▶ Problem description
For each line of the data below, copy it if it holds the word "Terra".

Items from a data source:
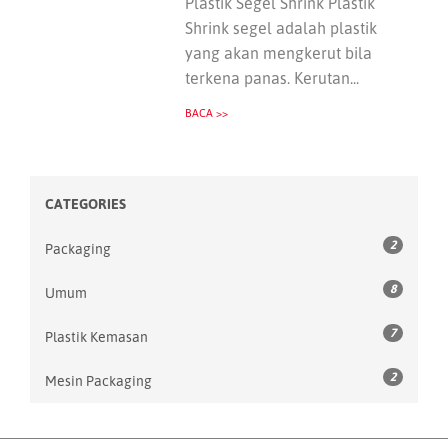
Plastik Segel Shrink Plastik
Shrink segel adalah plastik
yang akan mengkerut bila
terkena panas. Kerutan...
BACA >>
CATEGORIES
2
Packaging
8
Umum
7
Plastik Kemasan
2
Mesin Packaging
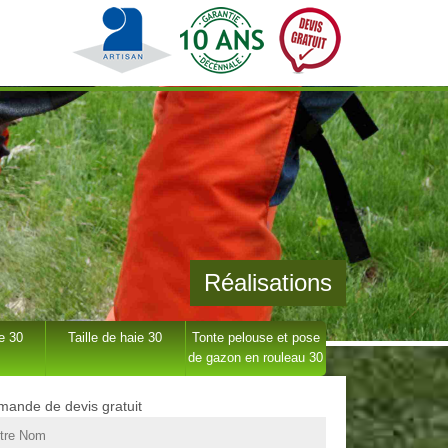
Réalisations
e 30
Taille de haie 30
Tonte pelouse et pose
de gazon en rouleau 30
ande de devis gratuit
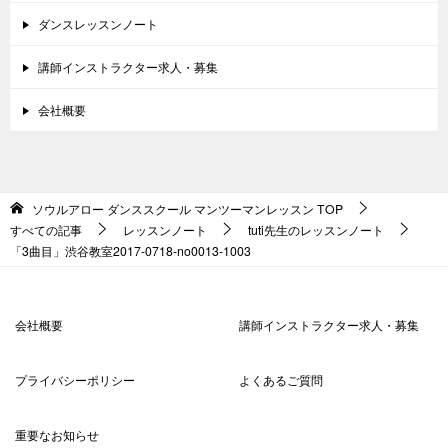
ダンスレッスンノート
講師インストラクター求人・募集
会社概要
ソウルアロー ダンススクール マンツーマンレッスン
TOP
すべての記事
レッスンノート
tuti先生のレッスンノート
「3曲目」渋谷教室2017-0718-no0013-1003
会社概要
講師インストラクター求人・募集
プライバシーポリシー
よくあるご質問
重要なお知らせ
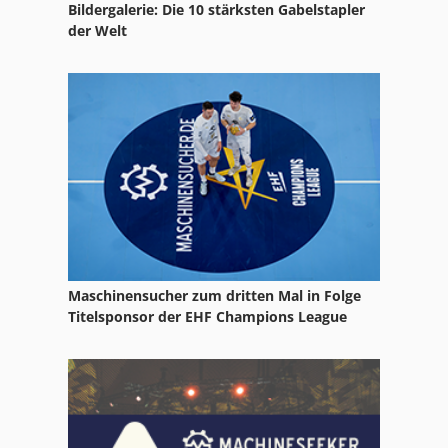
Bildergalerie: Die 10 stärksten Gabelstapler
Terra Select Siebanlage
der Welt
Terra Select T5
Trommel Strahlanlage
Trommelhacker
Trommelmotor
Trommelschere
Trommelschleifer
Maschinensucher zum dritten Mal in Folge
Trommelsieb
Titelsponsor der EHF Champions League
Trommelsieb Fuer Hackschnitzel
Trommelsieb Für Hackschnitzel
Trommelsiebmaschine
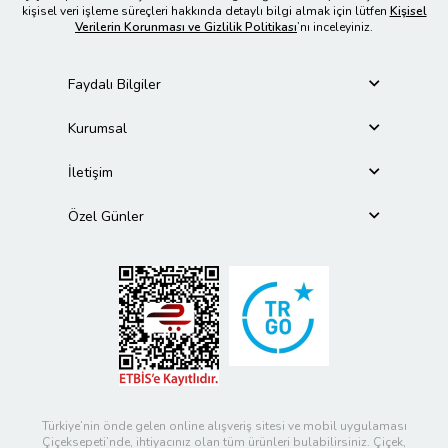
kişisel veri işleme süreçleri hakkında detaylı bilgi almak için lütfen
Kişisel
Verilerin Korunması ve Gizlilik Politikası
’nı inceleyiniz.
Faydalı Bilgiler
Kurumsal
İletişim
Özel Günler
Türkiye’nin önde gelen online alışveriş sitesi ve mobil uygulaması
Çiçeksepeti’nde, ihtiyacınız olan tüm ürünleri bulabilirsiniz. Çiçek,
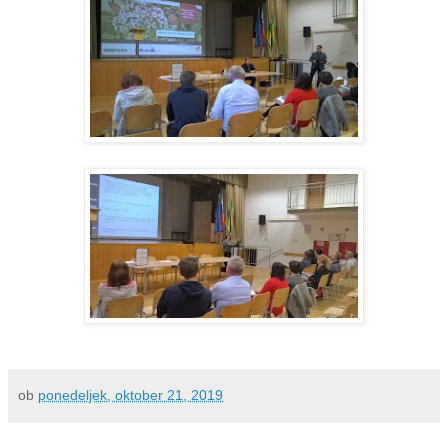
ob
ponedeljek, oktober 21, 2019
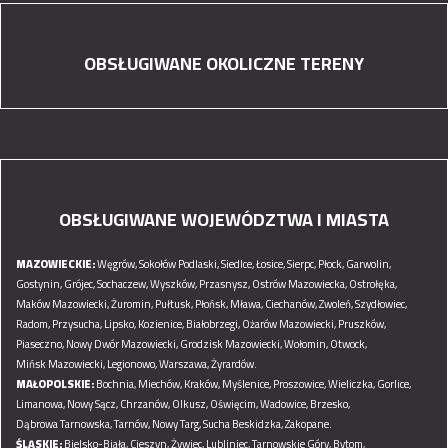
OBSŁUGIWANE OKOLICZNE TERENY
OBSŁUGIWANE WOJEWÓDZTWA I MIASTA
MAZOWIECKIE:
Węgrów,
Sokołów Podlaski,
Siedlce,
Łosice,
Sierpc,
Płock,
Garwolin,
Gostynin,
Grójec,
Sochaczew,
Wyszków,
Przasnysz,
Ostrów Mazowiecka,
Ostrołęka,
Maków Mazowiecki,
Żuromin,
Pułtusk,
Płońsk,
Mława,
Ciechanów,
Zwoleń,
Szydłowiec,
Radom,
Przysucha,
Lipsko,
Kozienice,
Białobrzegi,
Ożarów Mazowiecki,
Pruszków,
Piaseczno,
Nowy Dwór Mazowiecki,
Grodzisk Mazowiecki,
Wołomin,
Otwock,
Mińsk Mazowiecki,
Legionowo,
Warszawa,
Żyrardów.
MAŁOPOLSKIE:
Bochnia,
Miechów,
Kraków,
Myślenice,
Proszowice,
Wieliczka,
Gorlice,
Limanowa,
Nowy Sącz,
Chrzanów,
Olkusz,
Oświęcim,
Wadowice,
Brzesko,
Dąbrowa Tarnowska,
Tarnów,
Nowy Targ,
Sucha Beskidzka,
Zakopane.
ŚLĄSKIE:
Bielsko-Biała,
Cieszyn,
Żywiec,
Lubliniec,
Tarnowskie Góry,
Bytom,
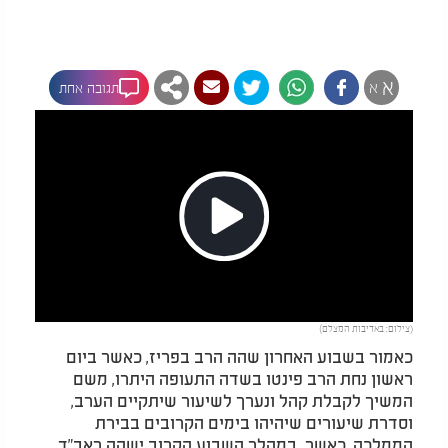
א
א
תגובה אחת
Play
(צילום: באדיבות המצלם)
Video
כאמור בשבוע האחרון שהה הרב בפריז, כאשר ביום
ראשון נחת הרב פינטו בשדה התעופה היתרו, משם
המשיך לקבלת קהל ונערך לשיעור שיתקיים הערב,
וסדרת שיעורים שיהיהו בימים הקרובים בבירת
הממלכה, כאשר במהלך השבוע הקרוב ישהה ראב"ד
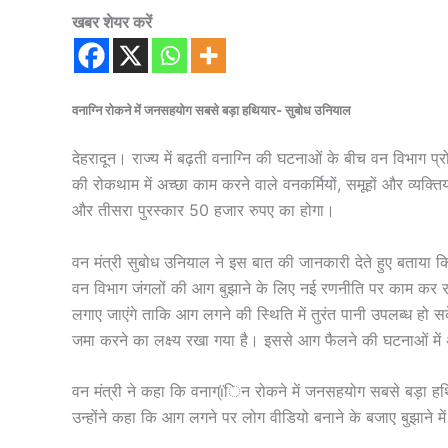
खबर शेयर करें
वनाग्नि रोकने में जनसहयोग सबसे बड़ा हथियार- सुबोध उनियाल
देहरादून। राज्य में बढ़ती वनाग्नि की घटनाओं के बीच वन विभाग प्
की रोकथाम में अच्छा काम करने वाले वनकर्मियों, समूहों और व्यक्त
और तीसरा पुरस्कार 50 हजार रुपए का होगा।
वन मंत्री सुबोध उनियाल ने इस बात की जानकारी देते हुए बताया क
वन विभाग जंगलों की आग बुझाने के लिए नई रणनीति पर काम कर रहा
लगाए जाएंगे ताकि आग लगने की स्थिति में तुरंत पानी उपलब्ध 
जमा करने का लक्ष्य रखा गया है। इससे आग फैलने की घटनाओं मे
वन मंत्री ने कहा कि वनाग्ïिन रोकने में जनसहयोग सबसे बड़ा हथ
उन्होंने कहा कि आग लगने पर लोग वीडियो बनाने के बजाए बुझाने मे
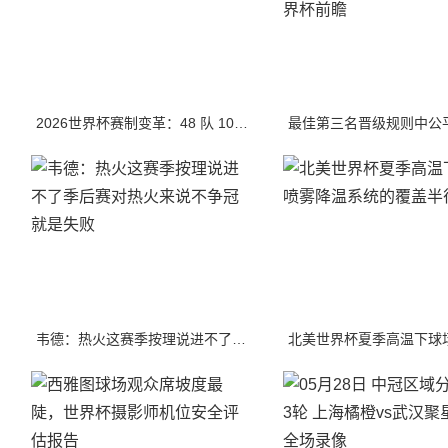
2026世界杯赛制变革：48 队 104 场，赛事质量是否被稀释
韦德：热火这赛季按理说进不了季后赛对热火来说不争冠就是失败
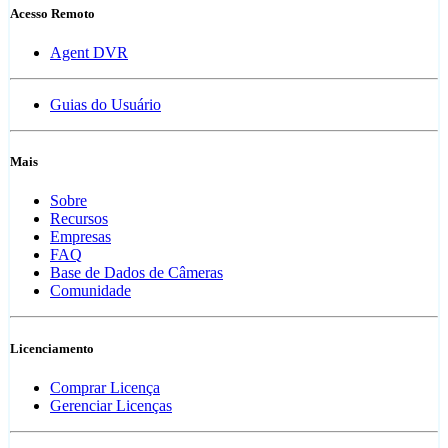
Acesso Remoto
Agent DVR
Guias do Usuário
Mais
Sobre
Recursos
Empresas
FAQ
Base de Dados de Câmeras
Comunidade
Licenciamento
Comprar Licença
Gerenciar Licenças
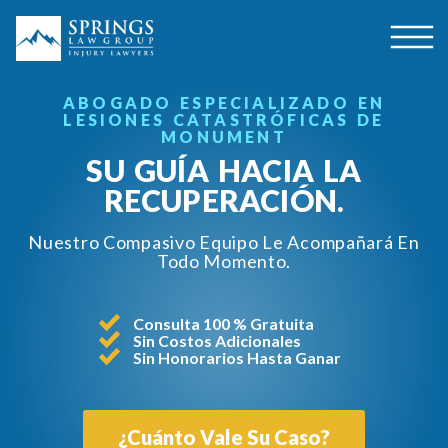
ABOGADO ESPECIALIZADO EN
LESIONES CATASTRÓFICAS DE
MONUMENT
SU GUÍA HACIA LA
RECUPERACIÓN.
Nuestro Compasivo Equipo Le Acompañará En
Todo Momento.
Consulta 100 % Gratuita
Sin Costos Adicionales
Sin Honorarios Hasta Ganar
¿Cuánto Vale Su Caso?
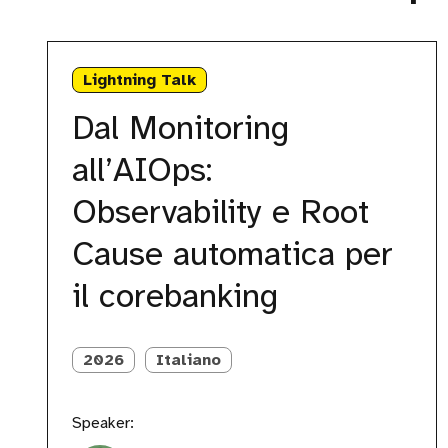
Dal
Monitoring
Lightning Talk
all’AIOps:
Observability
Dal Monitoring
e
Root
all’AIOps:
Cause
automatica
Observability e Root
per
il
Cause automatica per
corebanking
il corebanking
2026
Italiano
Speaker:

▶ Answer section
Terra Select Siebanlage
Terra Select T5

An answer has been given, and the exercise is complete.